One of the glass balls imploding would be something very bad. A single 17-inch sphere releases almost a megajoule of energy when it implodes at 3,000 m (9,843 ft): ABE had six of those, plus one 12-inch sphere and three 10-inch spheres. If any one of them went, it would have likely caused sympathetic implosions in all the others. The total energy released would have been more than three sticks of dynamite.

ABE's empty cradle on the starboard deck of the Melville.

ABE's empty cradle on the starboard deck of the Melville. Image courtesy of INSPIRE: Chile Margin 2010. Download image (jpg, 66 KB).

The only problem with this theory is that we didn't hear anything, even on the acoustic tracking system. If a something implodes and releases that much energy, people hear and feel it through the hull of the ship. While we think that this is the most likely explanation, it is hard for any of us to believe we somehow missed hearing it.

ABE played a pioneering role in the development of autonomous underwater vehicles, and in their use for ocean exploration. ABE was the first autonomous robot to make detailed maps of the mid-ocean ridge, and the first to locate new hydrothermal vent sites on the seafloor. ABE was one of the few autonomous underwater vehicles (AUVs) operating in the field with the capability to hover or reverse direction. He operated more like a helicopter than a torpedo, and this allowed him to follow the bottom closely, providing valuable data for deep submergence science.

Epitaph:

Under the wide and restless sea, Lies my grave, now let me be; Glad did I work and now I rest, Now by deadlines no longer stressed. And I lay me down with a will.
This be the verse you grave for me; "Here lies ABE where it longed to be; Home is the sailor, home to the sea, Here it rests, now let it be."

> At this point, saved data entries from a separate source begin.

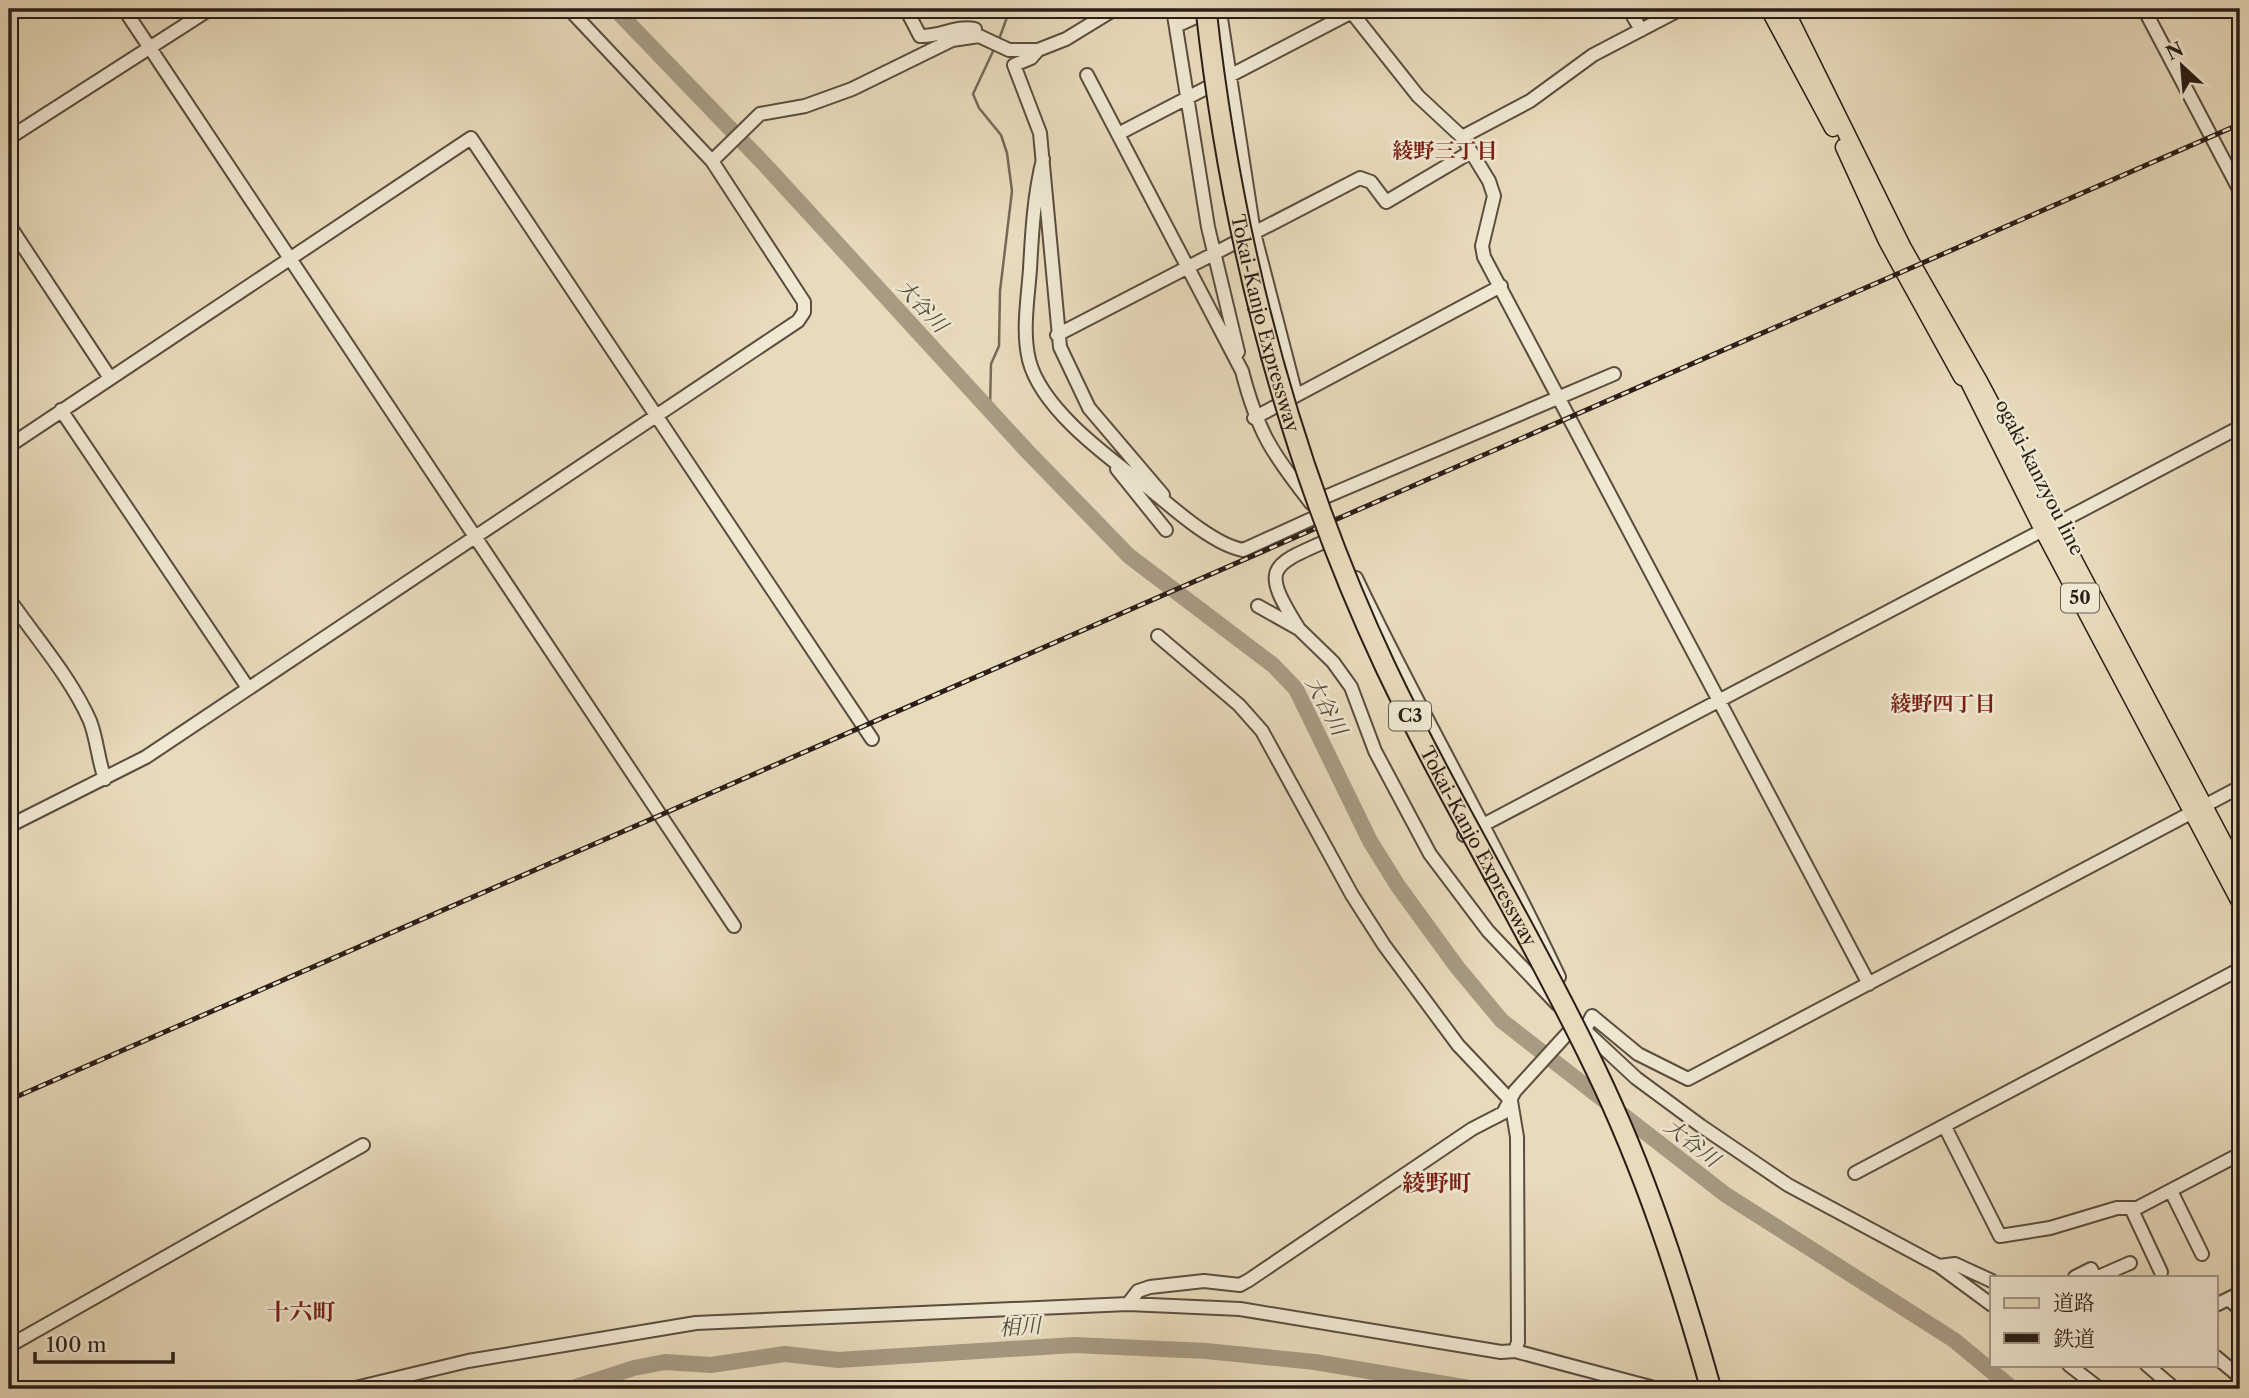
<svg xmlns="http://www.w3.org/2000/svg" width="2249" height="1398" font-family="'Libre Caslon Text','Noto Serif JP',serif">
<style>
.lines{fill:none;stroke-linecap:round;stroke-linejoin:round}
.stream{stroke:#756958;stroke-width:2.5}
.river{stroke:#a79b84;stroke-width:16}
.minor-casing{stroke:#5a4d40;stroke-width:16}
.major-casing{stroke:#2a1e17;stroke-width:19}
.minor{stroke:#f0e8d3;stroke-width:12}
.major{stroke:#e8dbbc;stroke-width:16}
.rail-casing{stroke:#2a1e17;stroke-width:5}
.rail{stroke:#f0e8d3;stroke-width:2.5;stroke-dasharray:8;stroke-linecap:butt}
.highway-bridge-casing{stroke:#2a1e17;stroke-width:23;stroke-linecap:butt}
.highway-bridge{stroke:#e8dbbc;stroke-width:19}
.labels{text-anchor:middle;stroke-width:5;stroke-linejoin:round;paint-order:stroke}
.shield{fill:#f0e8d3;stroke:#655b4f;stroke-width:2}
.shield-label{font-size:18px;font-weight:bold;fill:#2a1e17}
.street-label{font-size:19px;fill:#2a1e17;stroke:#f0e8d3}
.neighbourhood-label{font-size:21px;font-weight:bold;fill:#7a1f14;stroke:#f0e8d3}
.water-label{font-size:21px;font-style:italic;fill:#564a3d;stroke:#f0e8d3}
.quarter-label{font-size:23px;font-weight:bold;fill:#7a1f14;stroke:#f0e8d3}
</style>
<rect width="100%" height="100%" fill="#e8dbbc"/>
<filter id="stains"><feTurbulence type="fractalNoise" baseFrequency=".00286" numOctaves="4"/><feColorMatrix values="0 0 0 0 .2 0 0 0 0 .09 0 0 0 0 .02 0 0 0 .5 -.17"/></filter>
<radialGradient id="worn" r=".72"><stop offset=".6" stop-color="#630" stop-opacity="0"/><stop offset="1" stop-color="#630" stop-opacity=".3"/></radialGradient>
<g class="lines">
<path class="stream" d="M998,42L1010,9
M990,408L991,364L999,346L1000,291L1012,191L1007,153L1001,135L979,108L973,94L995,47"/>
<path class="river" d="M615,9L767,167L1026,450L1129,556L1273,665L1296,689L1370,841L1398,886L1457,967L1502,1021L1726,1195L1954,1340L2013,1389
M569,1389L634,1368L665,1362L711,1365L785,1354L838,1360L1074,1345L1206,1351L1315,1362L1475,1389"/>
<g class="minor-casing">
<path id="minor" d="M124,9L734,926
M906,9L920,36C940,37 956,25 975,29
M1173,9L1208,227L1238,352
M1216,9L1220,12L1254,233L1296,395
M1349,9L1418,96L1462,137L1489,181L1494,196L1482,246L1484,257L1869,984
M1629,9L1641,30
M2144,9L2240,191
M1176,26L1211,10
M1038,50L1031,58L1014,65L1040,133L1060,347L1089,408L1163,495
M1087,75L1242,371C1258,433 1272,453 1311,503L1614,374
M1118,134L1358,9
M1462,137L1530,101L1593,55L1681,9
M9,138L210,9
M1043,159C1034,196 1032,232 1030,269C1028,298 1022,331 1029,360C1042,411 1111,459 1151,490C1174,509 1214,545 1243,550L1318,516
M712,161L760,114L805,106L852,89L952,40L979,36L1009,50H1038L1066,39L1115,9
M9,225L110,378
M1057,335L1360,178L1371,182L1386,202L1469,153
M61,410L248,688
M1254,418L1501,286
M9,446L471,138L872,739
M1117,469L1166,530
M2056,524L2240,427
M1356,578C1420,713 1496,842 1559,977
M9,599C36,638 71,678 90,721C97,739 98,760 105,779
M1258,606L1299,629L1333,662L1351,687L1375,751L1430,854L1488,931L1557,1004
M1299,629C1260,567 1269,566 1331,539L1328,534
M1158,636L1239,705L1262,731L1352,895L1384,945L1458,1045L1511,1101L1517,1137L1518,1342L1515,1351
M9,826L146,757L798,321L804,312V302L712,161L569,9
M1464,835L2043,530
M1578,1024L1636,1078L1701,1126L1788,1185L1939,1266L1992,1305
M1585,1030L1592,1016L1638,1054L1688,1079L2240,787
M1945,1127L2000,1236L2050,1228L2117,1208H2137L2240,1154
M1855,1173L2240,969
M2171,1191L2202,1254
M2131,1208L2161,1272
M1939,1266L1955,1264L1992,1281
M2075,1277L2091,1269L2095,1277
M2098,1277L2130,1263
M2228,1299L2240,1309
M1128,1304L1138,1291L1150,1287L1204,1281L1240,1285L1249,1280L1472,1129L1503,1113L1515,1091L1577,1023
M2216,1305L2240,1293
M9,1346L363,1145
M2216,1357L2240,1377
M2069,1365L2100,1389
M2147,1365L2175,1389
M351,1389L468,1361L696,1323L1128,1304L1240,1309L1501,1352L1515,1351L1658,1389"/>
</g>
<g class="major-casing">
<path id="major" d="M1769,9L1833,128
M1785,9L1903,248L1980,383L2240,874
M1844,147L1887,241L1962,377
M1968,380L2043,530L2240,902"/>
</g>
<use href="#minor" class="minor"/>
<use href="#major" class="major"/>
<g class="rail-casing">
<path id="rail" d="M9,1100L2240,124"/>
</g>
<use href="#rail" class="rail"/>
<g class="highway-bridge-casing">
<g id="highway-bridge">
<path id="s1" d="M1206,9C1231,235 1288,459 1385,666C1450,803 1530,932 1595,1068C1645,1171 1680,1279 1711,1389"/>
</g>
</g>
<use href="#highway-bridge" class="highway-bridge"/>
</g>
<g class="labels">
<g class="shield">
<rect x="2061" y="583.5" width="38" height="29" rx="5"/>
<rect x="1389" y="701.5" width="42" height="29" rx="5"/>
</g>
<g class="shield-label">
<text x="2080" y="604">50</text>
<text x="1410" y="722">C3</text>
</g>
<g class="street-label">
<text dy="7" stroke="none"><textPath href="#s1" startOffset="320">Tokai-Kanjo Expressway</textPath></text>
<text transform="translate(2040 477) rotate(63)" y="7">ogaki-kanzyou line</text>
<text dy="7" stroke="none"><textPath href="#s1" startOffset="887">Tokai-Kanjo Expressway</textPath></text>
</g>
<g class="neighbourhood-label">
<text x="1445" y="158">綾野三丁目</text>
<text x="1943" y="711">綾野四丁目</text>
</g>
<g class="water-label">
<text transform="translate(922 306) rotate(47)" y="7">大谷川</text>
<text transform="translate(1326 706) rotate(62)" y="7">大谷川</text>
<text transform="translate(1692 1143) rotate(38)" y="7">大谷川</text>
<text transform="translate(1020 1327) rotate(-4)" y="7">相川</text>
</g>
<g class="quarter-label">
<text x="1437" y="1191">綾野町</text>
<text x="301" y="1320">十六町</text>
</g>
</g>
<rect width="2249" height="1398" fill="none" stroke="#e8dbbc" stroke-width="35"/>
<rect x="10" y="10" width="2228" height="1377" fill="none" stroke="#2a1e17" stroke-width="3.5"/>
<rect x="18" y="18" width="2214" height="1363" fill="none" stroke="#2a1e17" stroke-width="2"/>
<rect x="1990" y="1276" width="228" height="91" fill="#f0e8d3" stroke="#a19788" stroke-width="2"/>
<rect x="2004" y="1298" width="35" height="10" fill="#e8dbbc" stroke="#a19788" stroke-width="2"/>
<text x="2053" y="1310" font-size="21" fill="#2a1e17">道路</text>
<rect x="2004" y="1333" width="35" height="10" fill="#2a1e17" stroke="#a19788" stroke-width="2"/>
<text x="2053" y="1346" font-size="21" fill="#2a1e17">鉄道</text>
<g transform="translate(2182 66) rotate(334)" stroke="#f0e8d3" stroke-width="5" paint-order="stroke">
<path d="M0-5L12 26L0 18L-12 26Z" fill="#2a1e17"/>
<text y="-10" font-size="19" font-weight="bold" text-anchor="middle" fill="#2a1e17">N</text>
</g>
<path d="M35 1352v10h138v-10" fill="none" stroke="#2a1e17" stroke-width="3.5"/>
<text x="46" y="1352" font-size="21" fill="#2a1e17" stroke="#f0e8d3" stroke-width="5" paint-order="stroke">100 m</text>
<rect width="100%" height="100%" filter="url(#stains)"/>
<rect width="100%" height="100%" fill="url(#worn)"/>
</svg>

— Al Bradley (after Robert Louis Stevenson)

On his 221st dive, ABE collected compelling evidence of hydrothermal activity in the area we were surveying. We can only guess at what he found on his last dive.

We take a risk every time we put an AUV in the ocean, and we always hope that it will come back. In the end, we've lost a member of our team, but I like to think that ABE is happy when he's down deep.